[Material for this exercise]

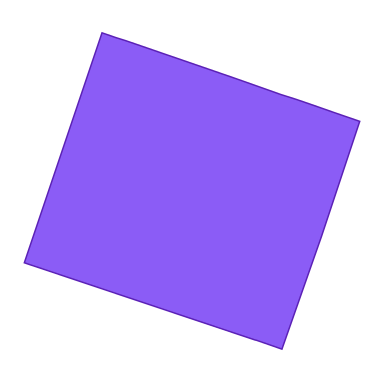 the district of Comanche, Kansas, United States of America, rotated 199°
{"feature_id": "52423323B46228321496043", "entity_name": "Comanche", "entity_type": "district", "adm_level": 2, "iso_a3": "USA", "parent_name": "United States of America", "parent_adm1": "Kansas", "projection": "albers", "projection_center": [-99.341, 37.192], "detail": "fine", "context": "isolated", "style": "filled", "palette": "violet", "viewbox_px": 384, "rotation_deg": 199, "n_neighbors": 0, "source": "geoboundaries", "source_scale": "gbopen_adm2", "svg_char_len": 430}
<svg xmlns="http://www.w3.org/2000/svg" viewBox="0 0 384 384"><g transform="rotate(199 192 192)"><path d="M99.1,313.5L123.9,313.5L139.9,313.1L189.2,313.5L204.0,313.5L263.8,313.5L266.1,313.5L304.0,313.5L314.2,313.2L328.9,313.2L327.5,70.5L322.4,70.5L84.5,72.6L82.4,72.8L55.8,72.7L55.1,191.9L56.4,313.4L72.7,313.4L75.0,313.4L75.7,313.4L76.9,313.4L85.0,313.4L99.1,313.5Z" fill="#8b5cf6" stroke="#5b21b6" stroke-width="1.5"/></g></svg>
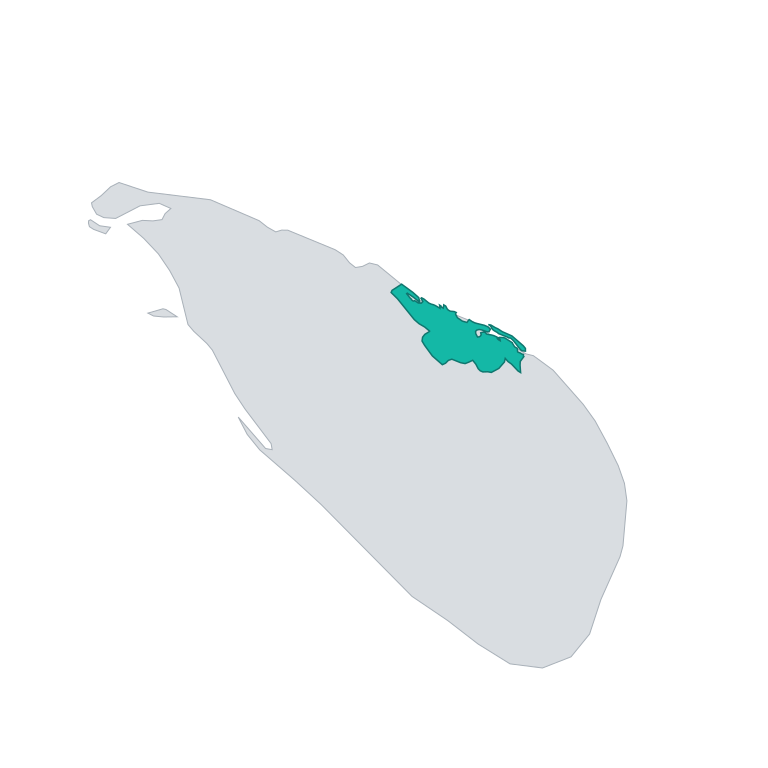 where Maḍakalapuva sits in Sri Lanka, rotated 319°
{"feature_id": "LKA-2452", "entity_name": "Maḍakalapuva", "entity_type": "District", "adm_level": 1, "iso_a3": "LKA", "parent_name": "Sri Lanka", "parent_adm1": "", "projection": "equal_earth", "projection_center": [81.59, 7.833], "detail": "fine", "context": "in_parent", "style": "filled", "palette": "teal", "viewbox_px": 768, "rotation_deg": 319, "n_neighbors": 0, "source": "natural_earth", "source_scale": "10m", "svg_char_len": 3563}
<svg xmlns="http://www.w3.org/2000/svg" viewBox="0 0 768 768"><g transform="rotate(319 384 384)"><path d="M282.1,55.4L294.2,56.3L307.1,55.8L316.2,58.1L331.7,84.3L373.9,131.1L396.9,178.8L398.9,189.2L402.1,198.2L407.7,200.7L412.3,204.8L435.3,250.8L437.9,259.9L437.5,269.9L438.9,277.4L444.9,281.1L452.4,283.1L457.3,290.0L463.5,326.7L463.5,338.2L465.3,343.1L494.3,400.4L495.9,407.3L495.6,412.5L496.5,417.0L502.1,427.2L510.9,454.4L515.3,460.6L520.7,484.5L521.0,530.1L519.1,550.4L513.6,575.1L507.2,599.3L500.3,616.7L490.7,631.5L458.2,662.9L448.8,669.2L406.4,688.9L375.1,707.6L346.2,712.6L317.3,702.3L295.5,677.9L284.4,641.9L276.9,604.4L265.8,562.7L257.5,433.9L253.5,398.0L247.0,352.2L247.7,332.3L252.3,313.3L252.3,355.0L256.5,360.2L259.7,354.9L262.7,311.6L265.1,293.4L276.7,245.8L276.9,237.3L275.0,219.4L275.1,210.5L292.3,177.1L296.7,157.7L299.1,137.8L298.2,116.4L295.2,95.2L309.0,102.0L316.6,109.3L324.3,114.3L330.6,111.8L338.3,111.7L332.9,100.2L316.8,89.5L290.1,83.0L281.7,74.6L278.5,67.3L280.2,58.8L282.1,55.4ZM268.3,184.7L272.0,197.6L261.6,188.8L254.7,181.5L252.3,175.6L266.5,182.2L268.3,184.7ZM280.4,86.3L272.5,88.1L266.3,76.8L264.9,72.0L266.5,68.7L268.2,67.0L270.3,67.5L273.2,78.0L280.4,86.3Z" fill="#d9dde1" stroke="#a8b0b8" stroke-width="1"/><path d="M462.8,320.2L463.2,322.0L465.9,333.8L466.9,341.6L464.6,345.8L463.3,338.8L463.1,337.8L461.2,330.7L460.3,330.7L460.1,336.1L460.3,337.8L460.2,337.8L460.1,338.2L460.1,338.3L460.1,339.1L460.3,340.1L460.7,340.8L461.8,341.2L462.0,341.8L463.0,345.3L465.2,347.5L467.4,347.3L468.1,343.6L468.9,343.6L469.7,345.6L469.9,346.1L470.9,352.2L472.0,354.6L473.4,356.7L474.3,358.7L475.9,363.5L476.5,362.6L477.3,361.8L477.7,361.0L478.2,362.6L477.7,363.5L477.9,364.1L478.2,364.5L478.4,364.9L478.4,365.7L478.5,365.7L479.1,365.0L480.4,364.1L481.0,363.5L481.3,364.4L481.7,365.6L481.4,367.0L481.0,368.4L481.0,369.4L481.0,370.4L481.9,372.7L483.5,374.3L484.5,375.4L485.4,377.4L484.8,377.5L484.5,377.7L484.2,378.1L483.9,378.3L483.7,378.5L483.3,380.3L482.9,382.2L484.4,388.0L485.2,389.2L487.0,392.0L489.7,391.3L490.6,391.3L491.5,394.9L492.5,397.1L492.8,397.8L498.2,405.4L500.0,409.1L500.3,412.4L497.5,413.5L496.2,412.4L493.1,407.1L491.5,405.2L489.4,404.2L489.1,404.2L487.6,404.4L486.3,406.2L485.4,409.9L486.9,410.9L488.4,411.1L489.7,410.5L490.6,408.8L492.1,409.5L493.5,410.4L493.9,411.2L494.3,411.7L494.1,413.5L495.7,415.6L497.4,417.7L498.7,419.7L500.1,422.8L499.4,423.8L499.3,424.8L499.5,426.0L500.1,427.6L500.9,426.3L500.4,424.0L501.9,424.7L504.8,427.6L505.5,428.9L507.9,436.9L507.7,437.2L507.0,441.5L507.1,442.0L507.7,443.7L507.9,444.4L507.4,445.5L506.5,446.5L505.9,447.5L506.6,449.0L507.2,450.1L507.4,451.0L507.8,452.0L508.7,453.2L507.4,454.5L507.5,455.1L505.1,455.6L501.6,456.4L499.0,459.1L494.6,465.0L493.7,462.2L493.3,452.6L492.3,448.4L492.3,444.2L489.3,446.4L480.9,447.6L472.6,445.7L470.4,442.9L466.5,439.7L465.3,437.2L465.1,434.3L466.3,429.4L466.5,424.3L462.5,423.2L458.6,421.8L455.8,418.2L451.5,409.8L448.1,408.4L444.1,408.7L440.7,407.7L438.9,394.6L440.0,381.5L440.9,376.5L443.8,374.0L447.4,373.3L452.0,374.1L453.1,374.0L452.1,367.7L450.0,361.5L449.1,355.3L450.1,328.4L449.4,319.6L451.5,318.6L462.8,320.2ZM503.5,421.1L503.3,419.3L502.8,418.0L502.2,416.3L501.8,414.6L501.9,412.8L502.3,411.3L502.4,409.6L501.8,407.6L503.4,409.7L505.0,414.6L506.1,416.9L506.4,417.9L507.6,422.1L510.7,428.7L512.1,431.7L514.2,446.5L514.1,449.9L512.3,452.0L510.5,450.1L509.9,449.3L509.7,449.0L509.6,448.1L509.5,447.3L509.5,447.0L510.1,436.2L509.7,432.5L508.3,431.0L507.8,429.4L503.5,421.1Z" fill="#14b8a6" stroke="#0f766e" stroke-width="1.5"/></g></svg>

[Given request] Please change every "rotated" in the records above to "turned" and give the records again with nothing else altered, leaving out the pictures.

[Result of this task]
 the district of Comanche, Kansas, United States of America, turned 199°
{"feature_id": "52423323B46228321496043", "entity_name": "Comanche", "entity_type": "district", "adm_level": 2, "iso_a3": "USA", "parent_name": "United States of America", "parent_adm1": "Kansas", "projection": "albers", "projection_center": [-99.341, 37.192], "detail": "fine", "context": "isolated", "style": "filled", "palette": "violet", "viewbox_px": 384, "rotation_deg": 199, "n_neighbors": 0, "source": "geoboundaries", "source_scale": "gbopen_adm2", "svg_char_len": 430}
<svg xmlns="http://www.w3.org/2000/svg" viewBox="0 0 384 384"><g transform="rotate(199 192 192)"><path d="M99.1,313.5L123.9,313.5L139.9,313.1L189.2,313.5L204.0,313.5L263.8,313.5L266.1,313.5L304.0,313.5L314.2,313.2L328.9,313.2L327.5,70.5L322.4,70.5L84.5,72.6L82.4,72.8L55.8,72.7L55.1,191.9L56.4,313.4L72.7,313.4L75.0,313.4L75.7,313.4L76.9,313.4L85.0,313.4L99.1,313.5Z" fill="#8b5cf6" stroke="#5b21b6" stroke-width="1.5"/></g></svg>
 where Maḍakalapuva sits in Sri Lanka, turned 319°
{"feature_id": "LKA-2452", "entity_name": "Maḍakalapuva", "entity_type": "District", "adm_level": 1, "iso_a3": "LKA", "parent_name": "Sri Lanka", "parent_adm1": "", "projection": "equal_earth", "projection_center": [81.59, 7.833], "detail": "fine", "context": "in_parent", "style": "filled", "palette": "teal", "viewbox_px": 768, "rotation_deg": 319, "n_neighbors": 0, "source": "natural_earth", "source_scale": "10m", "svg_char_len": 3563}
<svg xmlns="http://www.w3.org/2000/svg" viewBox="0 0 768 768"><g transform="rotate(319 384 384)"><path d="M282.1,55.4L294.2,56.3L307.1,55.8L316.2,58.1L331.7,84.3L373.9,131.1L396.9,178.8L398.9,189.2L402.1,198.2L407.7,200.7L412.3,204.8L435.3,250.8L437.9,259.9L437.5,269.9L438.9,277.4L444.9,281.1L452.4,283.1L457.3,290.0L463.5,326.7L463.5,338.2L465.3,343.1L494.3,400.4L495.9,407.3L495.6,412.5L496.5,417.0L502.1,427.2L510.9,454.4L515.3,460.6L520.7,484.5L521.0,530.1L519.1,550.4L513.6,575.1L507.2,599.3L500.3,616.7L490.7,631.5L458.2,662.9L448.8,669.2L406.4,688.9L375.1,707.6L346.2,712.6L317.3,702.3L295.5,677.9L284.4,641.9L276.9,604.4L265.8,562.7L257.5,433.9L253.5,398.0L247.0,352.2L247.7,332.3L252.3,313.3L252.3,355.0L256.5,360.2L259.7,354.9L262.7,311.6L265.1,293.4L276.7,245.8L276.9,237.3L275.0,219.4L275.1,210.5L292.3,177.1L296.7,157.7L299.1,137.8L298.2,116.4L295.2,95.2L309.0,102.0L316.6,109.3L324.3,114.3L330.6,111.8L338.3,111.7L332.9,100.2L316.8,89.5L290.1,83.0L281.7,74.6L278.5,67.3L280.2,58.8L282.1,55.4ZM268.3,184.7L272.0,197.6L261.6,188.8L254.7,181.5L252.3,175.6L266.5,182.2L268.3,184.7ZM280.4,86.3L272.5,88.1L266.3,76.8L264.9,72.0L266.5,68.7L268.2,67.0L270.3,67.5L273.2,78.0L280.4,86.3Z" fill="#d9dde1" stroke="#a8b0b8" stroke-width="1"/><path d="M462.8,320.2L463.2,322.0L465.9,333.8L466.9,341.6L464.6,345.8L463.3,338.8L463.1,337.8L461.2,330.7L460.3,330.7L460.1,336.1L460.3,337.8L460.2,337.8L460.1,338.2L460.1,338.3L460.1,339.1L460.3,340.1L460.7,340.8L461.8,341.2L462.0,341.8L463.0,345.3L465.2,347.5L467.4,347.3L468.1,343.6L468.9,343.6L469.7,345.6L469.9,346.1L470.9,352.2L472.0,354.6L473.4,356.7L474.3,358.7L475.9,363.5L476.5,362.6L477.3,361.8L477.7,361.0L478.2,362.6L477.7,363.5L477.9,364.1L478.2,364.5L478.4,364.9L478.4,365.7L478.5,365.7L479.1,365.0L480.4,364.1L481.0,363.5L481.3,364.4L481.7,365.6L481.4,367.0L481.0,368.4L481.0,369.4L481.0,370.4L481.9,372.7L483.5,374.3L484.5,375.4L485.4,377.4L484.8,377.5L484.5,377.7L484.2,378.1L483.9,378.3L483.7,378.5L483.3,380.3L482.9,382.2L484.4,388.0L485.2,389.2L487.0,392.0L489.7,391.3L490.6,391.3L491.5,394.9L492.5,397.1L492.8,397.8L498.2,405.4L500.0,409.1L500.3,412.4L497.5,413.5L496.2,412.4L493.1,407.1L491.5,405.2L489.4,404.2L489.1,404.2L487.6,404.4L486.3,406.2L485.4,409.9L486.9,410.9L488.4,411.1L489.7,410.5L490.6,408.8L492.1,409.5L493.5,410.4L493.9,411.2L494.3,411.7L494.1,413.5L495.7,415.6L497.4,417.7L498.7,419.7L500.1,422.8L499.4,423.8L499.3,424.8L499.5,426.0L500.1,427.6L500.9,426.3L500.4,424.0L501.9,424.7L504.8,427.6L505.5,428.9L507.9,436.9L507.7,437.2L507.0,441.5L507.1,442.0L507.7,443.7L507.9,444.4L507.4,445.5L506.5,446.5L505.9,447.5L506.6,449.0L507.2,450.1L507.4,451.0L507.8,452.0L508.7,453.2L507.4,454.5L507.5,455.1L505.1,455.6L501.6,456.4L499.0,459.1L494.6,465.0L493.7,462.2L493.3,452.6L492.3,448.4L492.3,444.2L489.3,446.4L480.9,447.6L472.6,445.7L470.4,442.9L466.5,439.7L465.3,437.2L465.1,434.3L466.3,429.4L466.5,424.3L462.5,423.2L458.6,421.8L455.8,418.2L451.5,409.8L448.1,408.4L444.1,408.7L440.7,407.7L438.9,394.6L440.0,381.5L440.9,376.5L443.8,374.0L447.4,373.3L452.0,374.1L453.1,374.0L452.1,367.7L450.0,361.5L449.1,355.3L450.1,328.4L449.4,319.6L451.5,318.6L462.8,320.2ZM503.5,421.1L503.3,419.3L502.8,418.0L502.2,416.3L501.8,414.6L501.9,412.8L502.3,411.3L502.4,409.6L501.8,407.6L503.4,409.7L505.0,414.6L506.1,416.9L506.4,417.9L507.6,422.1L510.7,428.7L512.1,431.7L514.2,446.5L514.1,449.9L512.3,452.0L510.5,450.1L509.9,449.3L509.7,449.0L509.6,448.1L509.5,447.3L509.5,447.0L510.1,436.2L509.7,432.5L508.3,431.0L507.8,429.4L503.5,421.1Z" fill="#14b8a6" stroke="#0f766e" stroke-width="1.5"/></g></svg>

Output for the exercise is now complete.